Mientras toda la profesión del marketing gritaba “vídeo, vídeo, vídeo” y redes sociales, Pascual apostó por el texto, su territorio natural. "Sé más de escribir que de vino", reconoció. Estudió copywriting, leyó a los grandes del email marketing y convirtió el canal más antiguo de internet en su mejor activo. Cambió su estrategia y apostó por newsletters que contaran historias, no que vendieran botellas. Hablaba de enólogos, de tierras, de momentos, con un tono que te hacía sentir en la mesa con él. El resultado fue brutal: en tres meses, pasó de 200 a 500 suscriptores. En un año, de 179 a casi 2000 cajas mensuales. "La gente se leía mis textos. Tenía una tasa de apertura del 90%, eso no lo tiene nadie", destacó con orgullo.

Contar historias para vender vino (y algo más)

Hoy, Descorchify no para de crecer. Además de las caja clásica, Pascual ha lanzado una de blancos y una "caja capricho" para suscriptores fieles. Su misión sigue intacta: "El vino es tierra, clima, oficio. ¿Por qué le hemos puesto tanto miedo?", cuestionó. Selecciona vinos de 10-15 euros que no llegan a supermercados, dando voz a pequeñas bodegas. "Hay miles de referencias. Podría hacer esto tres vidas y no se acabarían", aseguró. Todo lo prueba, pero barato. Habla con los clientes, pide feedback antes de lanzar nada, y sobre todo, sigue escribiendo. “El vino no es tecnología. Si lo compras porque está dos euros más barato, no eres mi cliente. Yo te doy una historia que vale más que eso”, defendió.
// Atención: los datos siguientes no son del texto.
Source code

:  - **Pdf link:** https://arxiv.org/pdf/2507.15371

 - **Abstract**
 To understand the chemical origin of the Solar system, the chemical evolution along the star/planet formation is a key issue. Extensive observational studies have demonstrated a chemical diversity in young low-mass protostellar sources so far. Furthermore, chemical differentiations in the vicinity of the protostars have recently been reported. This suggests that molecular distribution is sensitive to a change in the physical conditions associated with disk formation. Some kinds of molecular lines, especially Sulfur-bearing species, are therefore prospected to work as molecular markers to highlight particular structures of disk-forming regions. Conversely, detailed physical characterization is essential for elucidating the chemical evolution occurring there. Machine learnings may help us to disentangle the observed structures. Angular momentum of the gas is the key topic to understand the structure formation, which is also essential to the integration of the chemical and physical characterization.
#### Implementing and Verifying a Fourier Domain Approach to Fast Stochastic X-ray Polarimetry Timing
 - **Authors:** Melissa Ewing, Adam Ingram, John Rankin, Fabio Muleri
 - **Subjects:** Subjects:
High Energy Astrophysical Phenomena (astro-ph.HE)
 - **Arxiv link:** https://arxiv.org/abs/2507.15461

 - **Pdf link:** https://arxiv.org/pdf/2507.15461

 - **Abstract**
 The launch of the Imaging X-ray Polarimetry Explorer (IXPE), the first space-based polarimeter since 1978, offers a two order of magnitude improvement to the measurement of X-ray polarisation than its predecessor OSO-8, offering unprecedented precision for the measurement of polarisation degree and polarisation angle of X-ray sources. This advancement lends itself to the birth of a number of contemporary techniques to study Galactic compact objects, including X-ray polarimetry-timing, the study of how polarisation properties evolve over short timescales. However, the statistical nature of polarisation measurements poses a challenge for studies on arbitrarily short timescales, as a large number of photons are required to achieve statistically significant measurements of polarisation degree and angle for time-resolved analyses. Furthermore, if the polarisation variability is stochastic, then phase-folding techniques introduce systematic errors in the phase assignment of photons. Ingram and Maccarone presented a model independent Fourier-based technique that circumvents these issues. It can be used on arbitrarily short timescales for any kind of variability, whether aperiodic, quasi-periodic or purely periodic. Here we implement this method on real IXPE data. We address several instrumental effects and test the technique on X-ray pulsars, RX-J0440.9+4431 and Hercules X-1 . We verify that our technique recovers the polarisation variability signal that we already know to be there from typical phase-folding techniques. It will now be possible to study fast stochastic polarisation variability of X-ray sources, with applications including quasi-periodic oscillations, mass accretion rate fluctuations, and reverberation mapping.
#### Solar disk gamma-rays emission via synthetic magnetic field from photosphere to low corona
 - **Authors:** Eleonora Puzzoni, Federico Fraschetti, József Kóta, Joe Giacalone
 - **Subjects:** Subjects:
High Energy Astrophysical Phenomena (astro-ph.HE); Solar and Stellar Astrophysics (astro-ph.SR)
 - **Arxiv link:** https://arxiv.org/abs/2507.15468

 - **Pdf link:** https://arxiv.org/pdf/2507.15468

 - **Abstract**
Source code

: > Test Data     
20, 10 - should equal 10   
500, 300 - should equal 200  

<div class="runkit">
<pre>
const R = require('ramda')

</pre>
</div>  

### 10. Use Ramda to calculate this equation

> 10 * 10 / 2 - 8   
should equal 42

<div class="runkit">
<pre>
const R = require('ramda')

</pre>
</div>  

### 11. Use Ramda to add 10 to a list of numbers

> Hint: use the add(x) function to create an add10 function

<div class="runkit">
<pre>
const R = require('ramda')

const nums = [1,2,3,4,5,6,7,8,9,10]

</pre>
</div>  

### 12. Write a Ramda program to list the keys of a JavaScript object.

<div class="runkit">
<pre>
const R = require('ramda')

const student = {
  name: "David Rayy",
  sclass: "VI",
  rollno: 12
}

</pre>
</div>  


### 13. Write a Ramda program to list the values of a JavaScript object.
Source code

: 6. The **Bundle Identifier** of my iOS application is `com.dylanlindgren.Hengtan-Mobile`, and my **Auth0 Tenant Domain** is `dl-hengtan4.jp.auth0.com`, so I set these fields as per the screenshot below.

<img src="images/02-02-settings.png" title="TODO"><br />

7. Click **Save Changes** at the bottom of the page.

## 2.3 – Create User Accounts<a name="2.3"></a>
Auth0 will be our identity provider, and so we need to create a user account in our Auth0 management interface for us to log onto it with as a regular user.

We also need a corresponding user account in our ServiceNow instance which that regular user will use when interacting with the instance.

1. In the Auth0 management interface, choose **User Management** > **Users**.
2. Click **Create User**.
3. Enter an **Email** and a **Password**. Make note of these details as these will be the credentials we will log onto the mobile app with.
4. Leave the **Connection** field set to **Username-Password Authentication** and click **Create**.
Drake no sueña con tener millones de suscriptores. “No sé si querría ese negocio. Me gusta cuidar lo que hago”, reflexionó. Ahora está organizando su primer evento físico fuera de Madrid, un “botellón sofisticado” con música en directo y catas en una bodega de Rueda, porque sus suscriptores del resto de España le pedían verse cara a cara. Y él, que odia los gurús, adora a su comunidad.

En un sector que decrece en ventas y en consumo, Pascual ha encontrado un nicho: el del disfrute sin pedantería, el del vino como excusa para contarse historias. Y lo mejor es que lo ha hecho siendo fiel a sí mismo. "Esto es mi sustento, pero también me lo paso bien”, afirmó. Descorchify es la prueba de que no hace falta ser un experto enólogo “engolado”, ni tener un business plan perfecto para arrancar. Hace falta oficio, pasión y una historia que merezca ser contada. Pascual tiene las tres. Y eso, como un buen vino, no tiene precio.